More competition, innovation, consumer protection and security
PSD2 is the revised version of the 2007 Payment Services Directive and forms the legal basis for non-cash payments between consumers and businesses in Europe. It regulates the rights and obligations of the various parties in the payment system, for example the requirements for operating as a payment institution, the conditions governing payment transactions and the rules regarding information provision about payments. The aim of PSD2 is to promote competition, innovation, consumer protection and security in the European payment system. The key innovation of PSD2 compared to the 2007 Directive is that banks must allow new types of payment initiation services providers and account information services providers – also referred to as "third parties" – access to their payment accounts, subject to the account holders' consent.
Access to payment accounts
This signifies a fundamental change in banking services. For centuries, banks have been strengthening the security of their funds, buildings and systems. Now they are forced to open up their retail payment systems under PSD2. They will have to share their knowledge and details about their customers with the new (licensed) service providers, who will offer their own services to these customers. For example, through a payment initiation service provider, account holders can initiate payment orders with their bank using an app or website, as an alternative for e.g. iDEAL and credit card payments. PSD2 thus paves the way for new online payment methods. Through an account information service provider, account holders can obtain real-time overviews and analyses of their payment transactions from one or more bank accounts.
New service providers
PSD2 creates new commercial opportunities, independent from the banks. For example, large retail and supermarket chains or telecom providers could set up a payment initiation service and handle their own payments, possibly combined with the use of payment data. Software providers could offer both types of services in order to improve the integration of payments and financial accounting systems in the corporate environment.
Banks not sitting still
The banks have not been sitting still of course. They can already provide these services. Over the years they have been developing their own solutions, introducing apps such as Grip and Tikkie, and spin-offs such as Payconiq and Peaks. Effectively, these are the first actual results of PSD2. Banks and new service providers, often start-ups, are more and more working together in developing innovative online and mobile payment services. Banking services will be increasingly offered through digital platforms. This will change the banks' business models and make the payment chain more complex.
Benefits for consumers
Consumers will benefit from more competition, ongoing digitalisation and innovations brought about by PSD2. These innovations will result in new, digital payment methods that are more user-friendly, allow better insight in payments and may reduce payment costs. However, consumers seem to be hardly aware of the new Directive and its implications. Of those who do know about PSD2, some are positive about the new opportunities, but others are concerned about the use of their payment details and their privacy. In this respect, the fact that large internet companies such as Facebook could also become payment institutions and offer account information services undoubtedly plays a role.

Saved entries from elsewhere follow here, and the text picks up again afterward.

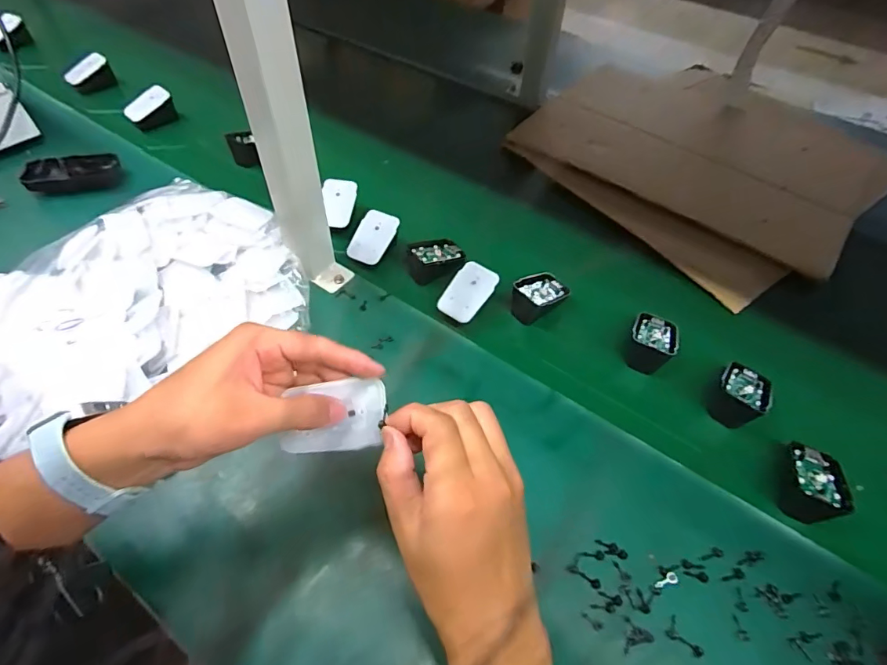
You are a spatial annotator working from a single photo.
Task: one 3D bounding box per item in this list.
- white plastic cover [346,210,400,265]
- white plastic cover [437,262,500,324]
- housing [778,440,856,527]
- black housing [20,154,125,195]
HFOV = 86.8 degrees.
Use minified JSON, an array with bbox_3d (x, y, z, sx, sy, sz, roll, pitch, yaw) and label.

Security and privacy safeguards
The European legislator has anticipated these concerns and has taken measures to safeguard account holders´ security and privacy. For example, all payment service providers must be registered or licensed by DNB or another EEA supervisory authority before they can be allowed access to accounts, which brings them under supervision. Just like banks, they must meet security standards that are stricter than before in order to be allowed access. The new European General Data Protection Regulation also applies to them. The key requirement for acquiring access to accounts under PSD2 is that account holders must give their explicit consent. In the Netherlands, the Dutch Data Protection Authority (Autoriteit Persoonsgegevens) monitors this.
The account holder decides
In summary, account holders enjoy protection, but they also have their own responsibility. If they do not want third parties gaining access to their payment account, they are free not to give their consent. In the end, it is up to the account holder to decide.